INFORMATION SHOWN>
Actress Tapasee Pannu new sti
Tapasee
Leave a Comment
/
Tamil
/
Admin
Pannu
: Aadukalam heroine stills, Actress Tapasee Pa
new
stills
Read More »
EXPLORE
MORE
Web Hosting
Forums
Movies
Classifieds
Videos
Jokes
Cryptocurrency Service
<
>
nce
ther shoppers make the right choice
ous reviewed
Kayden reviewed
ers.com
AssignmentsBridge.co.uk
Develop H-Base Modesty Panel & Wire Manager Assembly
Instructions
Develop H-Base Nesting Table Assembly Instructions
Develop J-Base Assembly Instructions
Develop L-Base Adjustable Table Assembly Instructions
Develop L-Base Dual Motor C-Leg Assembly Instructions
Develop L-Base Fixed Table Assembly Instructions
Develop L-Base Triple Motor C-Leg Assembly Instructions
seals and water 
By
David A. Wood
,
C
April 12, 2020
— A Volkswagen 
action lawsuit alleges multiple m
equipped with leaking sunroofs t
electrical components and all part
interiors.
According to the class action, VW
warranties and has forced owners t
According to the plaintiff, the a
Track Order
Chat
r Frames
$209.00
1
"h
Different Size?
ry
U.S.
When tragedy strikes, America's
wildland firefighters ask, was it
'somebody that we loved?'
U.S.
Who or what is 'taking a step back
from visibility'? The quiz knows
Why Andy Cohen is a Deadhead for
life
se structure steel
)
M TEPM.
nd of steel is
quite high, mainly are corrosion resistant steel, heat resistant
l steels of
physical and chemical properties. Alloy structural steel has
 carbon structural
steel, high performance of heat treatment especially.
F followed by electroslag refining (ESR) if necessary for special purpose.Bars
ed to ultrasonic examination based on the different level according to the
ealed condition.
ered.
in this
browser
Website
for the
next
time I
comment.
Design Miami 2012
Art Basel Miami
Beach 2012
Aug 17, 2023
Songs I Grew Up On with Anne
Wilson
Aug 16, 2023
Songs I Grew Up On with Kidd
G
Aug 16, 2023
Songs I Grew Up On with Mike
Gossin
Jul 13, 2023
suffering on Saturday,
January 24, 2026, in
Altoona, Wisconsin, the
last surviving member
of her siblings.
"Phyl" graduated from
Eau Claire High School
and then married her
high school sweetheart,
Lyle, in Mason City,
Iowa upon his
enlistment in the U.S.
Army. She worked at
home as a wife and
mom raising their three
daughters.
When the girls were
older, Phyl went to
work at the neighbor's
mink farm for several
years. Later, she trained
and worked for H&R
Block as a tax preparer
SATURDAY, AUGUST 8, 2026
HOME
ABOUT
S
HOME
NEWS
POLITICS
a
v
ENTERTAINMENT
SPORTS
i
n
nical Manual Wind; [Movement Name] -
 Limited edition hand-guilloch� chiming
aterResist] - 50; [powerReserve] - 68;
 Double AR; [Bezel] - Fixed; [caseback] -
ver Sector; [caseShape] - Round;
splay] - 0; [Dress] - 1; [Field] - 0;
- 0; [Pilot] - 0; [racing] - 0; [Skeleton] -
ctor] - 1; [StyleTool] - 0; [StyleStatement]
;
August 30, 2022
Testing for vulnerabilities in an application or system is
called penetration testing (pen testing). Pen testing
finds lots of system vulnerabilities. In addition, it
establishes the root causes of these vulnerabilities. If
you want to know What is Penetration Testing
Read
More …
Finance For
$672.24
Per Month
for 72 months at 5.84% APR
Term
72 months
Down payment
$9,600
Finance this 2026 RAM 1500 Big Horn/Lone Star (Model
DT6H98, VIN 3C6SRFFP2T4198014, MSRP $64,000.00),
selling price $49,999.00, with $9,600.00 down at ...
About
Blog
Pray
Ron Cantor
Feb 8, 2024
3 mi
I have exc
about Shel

TASK DETAILS> Could you print every line of the material above, unchanged and in its original order?

YOUR SOLUTION>
Actress Tapasee Pannu new sti
Tapasee
Leave a Comment
/
Tamil
/
Admin
Pannu
: Aadukalam heroine stills, Actress Tapasee Pa
new
stills
Read More »
EXPLORE
MORE
Web Hosting
Forums
Movies
Classifieds
Videos
Jokes
Cryptocurrency Service
<
>
nce
ther shoppers make the right choice
ous reviewed
Kayden reviewed
ers.com
AssignmentsBridge.co.uk
Develop H-Base Modesty Panel & Wire Manager Assembly
Instructions
Develop H-Base Nesting Table Assembly Instructions
Develop J-Base Assembly Instructions
Develop L-Base Adjustable Table Assembly Instructions
Develop L-Base Dual Motor C-Leg Assembly Instructions
Develop L-Base Fixed Table Assembly Instructions
Develop L-Base Triple Motor C-Leg Assembly Instructions
seals and water 
By
David A. Wood
,
C
April 12, 2020
— A Volkswagen 
action lawsuit alleges multiple m
equipped with leaking sunroofs t
electrical components and all part
interiors.
According to the class action, VW
warranties and has forced owners t
According to the plaintiff, the a
Track Order
Chat
r Frames
$209.00
1
"h
Different Size?
ry
U.S.
When tragedy strikes, America's
wildland firefighters ask, was it
'somebody that we loved?'
U.S.
Who or what is 'taking a step back
from visibility'? The quiz knows
Why Andy Cohen is a Deadhead for
life
se structure steel
)
M TEPM.
nd of steel is
quite high, mainly are corrosion resistant steel, heat resistant
l steels of
physical and chemical properties. Alloy structural steel has
 carbon structural
steel, high performance of heat treatment especially.
F followed by electroslag refining (ESR) if necessary for special purpose.Bars
ed to ultrasonic examination based on the different level according to the
ealed condition.
ered.
in this
browser
Website
for the
next
time I
comment.
Design Miami 2012
Art Basel Miami
Beach 2012
Aug 17, 2023
Songs I Grew Up On with Anne
Wilson
Aug 16, 2023
Songs I Grew Up On with Kidd
G
Aug 16, 2023
Songs I Grew Up On with Mike
Gossin
Jul 13, 2023
suffering on Saturday,
January 24, 2026, in
Altoona, Wisconsin, the
last surviving member
of her siblings.
"Phyl" graduated from
Eau Claire High School
and then married her
high school sweetheart,
Lyle, in Mason City,
Iowa upon his
enlistment in the U.S.
Army. She worked at
home as a wife and
mom raising their three
daughters.
When the girls were
older, Phyl went to
work at the neighbor's
mink farm for several
years. Later, she trained
and worked for H&R
Block as a tax preparer
SATURDAY, AUGUST 8, 2026
HOME
ABOUT
S
HOME
NEWS
POLITICS
a
v
ENTERTAINMENT
SPORTS
i
n
nical Manual Wind; [Movement Name] -
 Limited edition hand-guilloch� chiming
aterResist] - 50; [powerReserve] - 68;
 Double AR; [Bezel] - Fixed; [caseback] -
ver Sector; [caseShape] - Round;
splay] - 0; [Dress] - 1; [Field] - 0;
- 0; [Pilot] - 0; [racing] - 0; [Skeleton] -
ctor] - 1; [StyleTool] - 0; [StyleStatement]
;
August 30, 2022
Testing for vulnerabilities in an application or system is
called penetration testing (pen testing). Pen testing
finds lots of system vulnerabilities. In addition, it
establishes the root causes of these vulnerabilities. If
you want to know What is Penetration Testing
Read
More …
Finance For
$672.24
Per Month
for 72 months at 5.84% APR
Term
72 months
Down payment
$9,600
Finance this 2026 RAM 1500 Big Horn/Lone Star (Model
DT6H98, VIN 3C6SRFFP2T4198014, MSRP $64,000.00),
selling price $49,999.00, with $9,600.00 down at ...
About
Blog
Pray
Ron Cantor
Feb 8, 2024
3 mi
I have exc
about Shel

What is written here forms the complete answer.